A young English family of five, desperate to visit a sick relative back home, attempts to sail from Australia in a rubber dinghy; instead they take a 6,500 kilometre, nine-month detour via Indonesia.
That is the absurd plot for Melbourne filmmaker Alessandro Frosali’s next project — but incredibly, it’s a true story ABC news reported.
“When I first heard the story, I heard it through the words of the youngest child, and he told me with such innocence and wonder and naivety,” Mr Frosali a director and writer, known for Dark Web (2017), Snare (2016) and Jungle Drums, (2017), told the ABC.
“I just thought it had the wonderful makings of an Australian feature film. It’s almost fantastical.”
The year was 1972, and the Horne family, who had emigrated to Melbourne as ‘ten-pound-Poms’ five years earlier, received the news their grandmother was gravely ill.
Desperate to see her but unable to afford the airfares, the father was struck by a bolt of inspiration when he passed a disposals store and spotted an inflatable rubber dinghy.
John Horne had served in the Royal Marines, and hatched the hare-brained scheme to sail it 16,000km to England with his wife and three children, aged eight, nine and 11 years old.
Incredibly, his wife Gisele was on board with the idea.
“They brought [the dingy] into the loungeroom and the kids remember furniture being pushed to the edges of the room … and both the mother and the father starting to prepare for the trip,” Mr Frosali said.

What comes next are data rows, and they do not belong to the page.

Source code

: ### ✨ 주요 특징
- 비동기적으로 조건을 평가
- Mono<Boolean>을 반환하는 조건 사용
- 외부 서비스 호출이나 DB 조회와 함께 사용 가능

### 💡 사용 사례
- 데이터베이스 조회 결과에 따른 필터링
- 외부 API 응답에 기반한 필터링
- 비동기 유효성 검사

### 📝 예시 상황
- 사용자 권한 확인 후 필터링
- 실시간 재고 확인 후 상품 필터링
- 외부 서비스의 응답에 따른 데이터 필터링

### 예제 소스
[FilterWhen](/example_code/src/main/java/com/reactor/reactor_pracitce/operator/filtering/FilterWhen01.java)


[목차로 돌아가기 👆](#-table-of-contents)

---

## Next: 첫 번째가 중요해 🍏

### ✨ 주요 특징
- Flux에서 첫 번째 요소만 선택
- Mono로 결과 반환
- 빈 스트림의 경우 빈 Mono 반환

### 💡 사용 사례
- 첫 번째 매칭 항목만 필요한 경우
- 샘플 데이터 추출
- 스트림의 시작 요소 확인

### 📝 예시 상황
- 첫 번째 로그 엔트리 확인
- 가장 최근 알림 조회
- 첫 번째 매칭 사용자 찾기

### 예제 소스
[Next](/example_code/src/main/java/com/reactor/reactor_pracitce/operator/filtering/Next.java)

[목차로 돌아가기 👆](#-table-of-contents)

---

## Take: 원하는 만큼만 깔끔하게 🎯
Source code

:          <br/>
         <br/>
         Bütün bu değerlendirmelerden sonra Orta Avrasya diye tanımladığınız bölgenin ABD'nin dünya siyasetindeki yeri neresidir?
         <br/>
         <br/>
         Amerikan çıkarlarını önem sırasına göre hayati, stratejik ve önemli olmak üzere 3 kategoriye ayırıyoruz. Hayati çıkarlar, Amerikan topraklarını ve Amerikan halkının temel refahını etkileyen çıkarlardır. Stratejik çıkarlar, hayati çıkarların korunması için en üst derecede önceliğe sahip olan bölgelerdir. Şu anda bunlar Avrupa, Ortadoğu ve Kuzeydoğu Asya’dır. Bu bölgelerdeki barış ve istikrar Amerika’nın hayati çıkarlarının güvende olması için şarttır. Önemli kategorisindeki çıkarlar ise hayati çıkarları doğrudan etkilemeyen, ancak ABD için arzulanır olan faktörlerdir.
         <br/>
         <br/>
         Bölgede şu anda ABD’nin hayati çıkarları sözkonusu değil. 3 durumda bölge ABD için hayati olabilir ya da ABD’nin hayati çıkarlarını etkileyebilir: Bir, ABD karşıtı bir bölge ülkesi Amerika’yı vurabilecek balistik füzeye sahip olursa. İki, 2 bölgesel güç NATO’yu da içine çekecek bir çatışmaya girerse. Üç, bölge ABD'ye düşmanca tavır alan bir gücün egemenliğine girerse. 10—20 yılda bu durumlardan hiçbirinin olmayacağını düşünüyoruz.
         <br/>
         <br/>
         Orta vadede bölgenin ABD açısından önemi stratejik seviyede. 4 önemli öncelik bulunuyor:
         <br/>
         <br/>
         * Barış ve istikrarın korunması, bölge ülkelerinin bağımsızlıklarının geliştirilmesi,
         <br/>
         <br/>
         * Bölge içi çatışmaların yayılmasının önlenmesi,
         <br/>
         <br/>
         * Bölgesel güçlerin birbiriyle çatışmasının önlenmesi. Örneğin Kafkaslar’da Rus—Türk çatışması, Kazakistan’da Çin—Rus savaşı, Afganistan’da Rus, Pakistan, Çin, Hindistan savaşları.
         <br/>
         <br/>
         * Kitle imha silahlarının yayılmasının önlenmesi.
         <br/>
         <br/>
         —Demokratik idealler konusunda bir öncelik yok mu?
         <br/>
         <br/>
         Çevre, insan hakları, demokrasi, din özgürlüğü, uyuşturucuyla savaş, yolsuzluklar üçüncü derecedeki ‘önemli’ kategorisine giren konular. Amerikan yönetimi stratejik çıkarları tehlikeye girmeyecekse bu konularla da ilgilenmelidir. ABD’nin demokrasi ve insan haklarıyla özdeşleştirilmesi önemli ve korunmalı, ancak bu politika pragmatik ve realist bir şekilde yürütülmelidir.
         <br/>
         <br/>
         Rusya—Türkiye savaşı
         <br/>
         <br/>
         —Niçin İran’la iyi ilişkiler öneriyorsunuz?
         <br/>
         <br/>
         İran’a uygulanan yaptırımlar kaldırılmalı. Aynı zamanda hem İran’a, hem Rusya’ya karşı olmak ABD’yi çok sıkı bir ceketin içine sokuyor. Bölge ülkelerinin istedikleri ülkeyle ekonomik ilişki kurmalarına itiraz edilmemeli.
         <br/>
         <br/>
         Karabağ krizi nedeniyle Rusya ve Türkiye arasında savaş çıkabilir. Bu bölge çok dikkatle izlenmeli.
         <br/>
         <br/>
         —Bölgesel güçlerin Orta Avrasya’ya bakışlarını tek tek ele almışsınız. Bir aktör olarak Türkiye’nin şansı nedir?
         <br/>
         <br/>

“They packed food for a month and a few additional safety features.
“They [fit] soccer balls to the side so if any of the children fell into the water they could hold on to be buoyant.”
Mr and Ms Horne have died, so no-one really knows why they decided Rockhampton, almost 2,000km north, was their best launch point.
In January 1973, the family set off in the ‘Ferry Ho’ from a boat ramp along the Fitzroy River, but only got as far as Yeppoon when a storm hit.
They were spotted by a local boat builder who offered them shelter and his expertise to make their vessel more seaworthy.
The Hornes stayed for two weeks, unaware there was a coast guard search underway, until they heard a news report.
“The father sent the kids to the police station [to report in] and the coast guard quickly came to them, saw they were rebuilding the boat and gave them a very stern warning: ‘You are not allowed to sail that boat again’,” Mr Frosali said.
“To most people that would have been the moment to say ‘We tried, the adventure was great’, but they didn’t.”
Out of funds but undeterred, the Hornes hitchhiked to Cairns with the notion of travelling further north via the Torres Strait.
Mr Horne literally sang for the family’s supper, performing at the infamous House on the Hill nightclub to raise enough funds for passage to Thursday Island, where he found work as a navigator on a Japanese pearl lugger bound for Darwin.
Three months later, they found cheap flights to East Timor but missed a connecting barge from Dili, which would have taken them to Jakarta.
Rather than wait 10 days, and determined to keep moving, they chose to travel overland to the Indonesian border, traversing remote areas where people had never been in contact with Europeans.
“This is where everything changes for the kids. It’s a new environment,” Mr Frosali said.
“You’ve got locals with betel nut-stained teeth, you’ve got cockfights in the street.
“The youngest child remembers being chased by a boar … they met tribes that had never seen a white family before. They were almost made out to be kings in the jungle.”
More than a week later they reached the border, but Mr Horne had fallen ill, contracting malaria and blackwater fever.
But he stubbornly refused treatment for several weeks until they reached Jakarta on a cargo boat that criss-crossed the Indonesian archipelago.
“It was only when an army man saw him and ordered him to hospital … the doctor said ‘If I was a day or two later, you’d be dead’,” Mr Frosali said.
Mr Horne survived but his family’s resolve was broken.
“The kids remember standing up to their parents and saying ‘Enough is enough’ … the eldest definitely had an issue with the parents [while] the youngest was quite naive to it,” Mr Frosali said.
They appealed to the English consulate in Jakarta to fly them to the motherland, a request granted under the condition they surrender their passports.
The Horne family arrived home just one day after Ms Horne’s mother passed away.
Mr Fosali is re-tracing the Horne family’s footsteps to research his film project, and hopes to hear from anyone who may have had contact with them during their epic, if not misguided, adventure.